"A common misconception is snowfall is moisture, but it really takes 10-12 inches of snow to make an inch of true moisture into the ground," said Regional Coordinator Justin Musgraves.
He says even with recent moisture, Lubbock County isn't out of the woods for wildfires.
"You add the wind on top of that it causes snow drifts, so most of the snow was localized to certain areas in your city or county," said Musgraves.
Musgraves says the moisture didn't sink in to the places we need it most.
"The biggest thing to remember right now is that dead grass and dead fuels don't soak up any of that moisture so the first warm days, the first windy days that moisture is gone and we are right back into a dangerous situation," he said.
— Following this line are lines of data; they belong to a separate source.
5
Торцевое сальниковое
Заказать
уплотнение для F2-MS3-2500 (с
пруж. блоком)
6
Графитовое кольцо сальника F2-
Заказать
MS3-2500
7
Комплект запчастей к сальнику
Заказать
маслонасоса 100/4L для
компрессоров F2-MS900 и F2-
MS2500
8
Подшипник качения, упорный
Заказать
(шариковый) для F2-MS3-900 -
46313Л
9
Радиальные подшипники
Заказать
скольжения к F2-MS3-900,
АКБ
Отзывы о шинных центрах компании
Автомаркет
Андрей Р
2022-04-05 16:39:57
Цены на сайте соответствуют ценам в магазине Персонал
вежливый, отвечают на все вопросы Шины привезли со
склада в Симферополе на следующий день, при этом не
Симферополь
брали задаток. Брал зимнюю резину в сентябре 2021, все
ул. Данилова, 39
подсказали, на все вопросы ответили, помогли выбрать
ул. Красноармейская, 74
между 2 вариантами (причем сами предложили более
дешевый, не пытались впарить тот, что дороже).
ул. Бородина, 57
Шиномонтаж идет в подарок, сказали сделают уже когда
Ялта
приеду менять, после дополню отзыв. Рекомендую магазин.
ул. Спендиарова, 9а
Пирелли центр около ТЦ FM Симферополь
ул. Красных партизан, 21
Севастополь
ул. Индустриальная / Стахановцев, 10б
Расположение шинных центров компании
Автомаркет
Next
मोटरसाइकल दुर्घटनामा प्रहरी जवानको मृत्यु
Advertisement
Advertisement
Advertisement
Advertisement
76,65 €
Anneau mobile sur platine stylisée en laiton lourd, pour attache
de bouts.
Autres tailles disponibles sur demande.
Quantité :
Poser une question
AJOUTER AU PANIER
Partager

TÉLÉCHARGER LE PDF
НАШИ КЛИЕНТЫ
But in the event of a wildfire, Musgraves says Lubbock has 53 firefighters trained to use a special wildfire truck.
"Be quick to call 911 when there is a fire and let those trained professionals take care of it for you," he said.
And he says you can do your part at preventing wildfires. A few tips include: avoid driving or parking on dry grass, never throw a lit cigarette out the window, and be careful when using anything with a spark outdoors.
"Somewhere around 94% of fires are started by humans be it smoking, cooking, welding things like that," said Musgraves.
While today's fire danger is only moderate, Musgraves says in the next few days fire danger will rise as the temperatures get up into the 80s.